Thoughts on Marriage

Atraze's mind
3 min readJan 12, 2023

I’ve just listened to Maudy Ayunda’s latest YouTube video about adulting and I couldn’t relate more to what she’s saying. She pictured how life after school and marriage could be so disorienting since your parents or school institutions will no longer make decisions for you anymore. Ideally, you would have all the control over the path you would take and be responsible for it. Then you will see how non-linear and unstructured the future is, you might be a little lost or scared at that very point (funny how when we were kids we yearned so badly for our freedom to choose). But that’s okay and that’s normal. Many people experienced this and you’re not alone.

For me, it’s the marriage thing that is not as simple as it may sound. When two humans, two personalities, and two significances become one in a strong samawi’ bond, life changes forever. At first, I thought it was only the status that changed entirely. In fact, having a lifetime partner is a roller-coaster journey of knowing and compromising each other’s strengths and weaknesses.

The First Six Months

These past 6 months have been very challenging, I feel so irritated a lot of time, not to mention the tears I have shed. There’s no doubt that marriage life could be so tough. There are times I feel in a rage and just couldn’t hold it anymore, I loathe my husband so much all I ever think about was taking exits. I don’t care what people think if I ever leave him for the sake of my sanity. I even questioned God and myself why I made such a decision in the first place, not considering all the vague signs given.

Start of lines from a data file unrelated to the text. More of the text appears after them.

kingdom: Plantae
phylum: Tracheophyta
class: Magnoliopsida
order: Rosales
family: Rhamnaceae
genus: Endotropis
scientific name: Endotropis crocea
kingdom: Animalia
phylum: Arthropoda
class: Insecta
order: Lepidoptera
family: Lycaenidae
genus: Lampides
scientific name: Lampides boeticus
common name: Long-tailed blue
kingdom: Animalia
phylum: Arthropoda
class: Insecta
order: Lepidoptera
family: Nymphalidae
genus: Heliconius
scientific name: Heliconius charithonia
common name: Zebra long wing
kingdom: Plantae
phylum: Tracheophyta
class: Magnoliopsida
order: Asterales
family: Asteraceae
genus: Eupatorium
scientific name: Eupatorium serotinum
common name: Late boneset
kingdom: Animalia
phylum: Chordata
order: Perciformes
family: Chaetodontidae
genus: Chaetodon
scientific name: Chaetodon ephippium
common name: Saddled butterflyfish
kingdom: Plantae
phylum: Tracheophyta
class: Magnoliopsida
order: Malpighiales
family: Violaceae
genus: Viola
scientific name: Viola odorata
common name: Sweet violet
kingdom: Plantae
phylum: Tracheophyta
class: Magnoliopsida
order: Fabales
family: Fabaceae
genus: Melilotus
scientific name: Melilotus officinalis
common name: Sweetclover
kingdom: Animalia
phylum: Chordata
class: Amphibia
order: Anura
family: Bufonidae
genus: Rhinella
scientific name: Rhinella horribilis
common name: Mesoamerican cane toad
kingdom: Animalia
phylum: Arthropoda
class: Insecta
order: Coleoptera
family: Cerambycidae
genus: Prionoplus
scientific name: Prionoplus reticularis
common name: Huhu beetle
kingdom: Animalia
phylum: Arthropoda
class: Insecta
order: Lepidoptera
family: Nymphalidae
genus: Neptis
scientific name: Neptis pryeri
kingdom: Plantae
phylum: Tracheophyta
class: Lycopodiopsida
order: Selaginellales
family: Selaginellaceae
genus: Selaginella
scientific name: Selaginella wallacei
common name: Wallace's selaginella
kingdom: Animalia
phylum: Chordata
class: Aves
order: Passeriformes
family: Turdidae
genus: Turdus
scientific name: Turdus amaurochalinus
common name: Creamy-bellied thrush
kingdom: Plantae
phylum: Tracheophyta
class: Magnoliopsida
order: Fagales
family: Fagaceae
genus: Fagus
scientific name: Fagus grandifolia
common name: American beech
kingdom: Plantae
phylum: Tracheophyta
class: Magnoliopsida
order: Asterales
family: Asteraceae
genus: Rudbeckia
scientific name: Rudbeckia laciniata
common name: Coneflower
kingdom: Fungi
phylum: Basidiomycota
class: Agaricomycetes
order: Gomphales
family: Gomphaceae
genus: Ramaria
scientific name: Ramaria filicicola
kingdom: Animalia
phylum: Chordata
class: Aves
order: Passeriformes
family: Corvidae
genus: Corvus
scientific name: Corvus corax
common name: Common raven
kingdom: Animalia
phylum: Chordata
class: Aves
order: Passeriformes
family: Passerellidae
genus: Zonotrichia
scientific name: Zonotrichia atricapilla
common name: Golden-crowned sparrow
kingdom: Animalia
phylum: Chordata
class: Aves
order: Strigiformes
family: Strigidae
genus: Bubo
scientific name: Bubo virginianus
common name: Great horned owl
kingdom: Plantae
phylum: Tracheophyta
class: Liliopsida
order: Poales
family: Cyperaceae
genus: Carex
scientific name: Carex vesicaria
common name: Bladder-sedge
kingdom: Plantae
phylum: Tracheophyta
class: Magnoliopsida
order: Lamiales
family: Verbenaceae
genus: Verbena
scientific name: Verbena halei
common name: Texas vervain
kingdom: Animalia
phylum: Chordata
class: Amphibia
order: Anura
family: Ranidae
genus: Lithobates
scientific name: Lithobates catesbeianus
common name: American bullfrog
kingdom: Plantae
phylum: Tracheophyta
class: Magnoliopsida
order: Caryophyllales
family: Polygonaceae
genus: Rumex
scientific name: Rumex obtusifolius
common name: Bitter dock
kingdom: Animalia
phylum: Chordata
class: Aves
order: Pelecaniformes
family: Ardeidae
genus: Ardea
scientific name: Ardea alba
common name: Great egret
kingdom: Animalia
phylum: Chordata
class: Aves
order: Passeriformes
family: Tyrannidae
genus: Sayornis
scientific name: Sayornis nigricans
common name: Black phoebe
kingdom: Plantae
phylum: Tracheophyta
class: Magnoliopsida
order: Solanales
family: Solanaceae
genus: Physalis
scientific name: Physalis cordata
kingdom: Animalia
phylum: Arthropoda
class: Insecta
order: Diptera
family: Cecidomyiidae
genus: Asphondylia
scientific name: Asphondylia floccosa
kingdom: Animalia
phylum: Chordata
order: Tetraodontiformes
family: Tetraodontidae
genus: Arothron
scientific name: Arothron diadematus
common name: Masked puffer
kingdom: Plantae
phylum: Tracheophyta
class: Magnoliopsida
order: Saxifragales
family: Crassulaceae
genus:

But after all the shoutings from the two stubborn minds and desperate moments at the edge of the cliff (I even had packed my stuff once), out of nowhere the saying struck us, “no matter how big the wave is, never leave the ship in any circumstances”. It got me thinking even though I still profoundly hate him; no matter how mad he is toward me, it is always for my own good and rarely for nonsense purposes. His kindness started to come back from getting blurry. His leadership power never ceases to amaze me and maybe this pressures him to turn into the beast he was. He always tells me, “nobody loves you like I do and more than I do”. So I started to make peace with his ways of expressing love and not confronting him like I used to. After all, he and I were fated for each other anyway (Qodarullah) so I should try my best to stay stuck forever and ever with this man.

The Fact We Deny

The truth is there’s a devil named Dasim who has a specialty in making people divorced, so subtle as if we were teenagers yearning for holding hands. Women are obligated to obey their husbands no matter what and our ego is tested so hard. In fact, women are made bent - I once heard on a podcast that women are naturally a riot and that’s why women are rare in Jannah. Now I know why it’s so difficult. Especially when you marry your own best friend, there’s a thin line between wanting him to be your equal partner and not obeying him. No wonder why the Jannah is so expensive, thus having knowledge is important. But for those who can complete the mission, the reward is they can enter it from any door she likes.

Rasulullah shallallahu’alaihi wasallam says,
“إِذَا صَلَّتْ الْمَرْأَةُ خَمْسَهَا، وَصَامَتْ شَهْرَهَا، وَحَفِظَتْ فَرْجَهَا، وَأَطَاعَتْ زَوْجَهَا؛ قِيلَ لَهَا ادْخُلِي الْجَنَّةَ مِنْ أَيِّ أَبْوَابِ الْجَنَّةِ شِئْتِ ”.
“If a woman prays her five prayers, fasts her month of Ramadan, guards her chastity, and obeys her husband, she will enter Paradise from any gate she wishes”. (HR. Ahmad).

The Silver Linings

Although there are weaknesses I didn’t anticipate before, I still adore him for who he is because of Allah. It’s not because he gave me wealth to spend on branded gifts or sophisticated leisure; it’s about the quality discussions I had with him without phones and social media. And I am very grateful when we don’t have much yet, Allah gives us sufficiency. A good kaafah family, plenty of food on our plate, stay at any house we want, Alhamdulillah. May Allah always bless us all.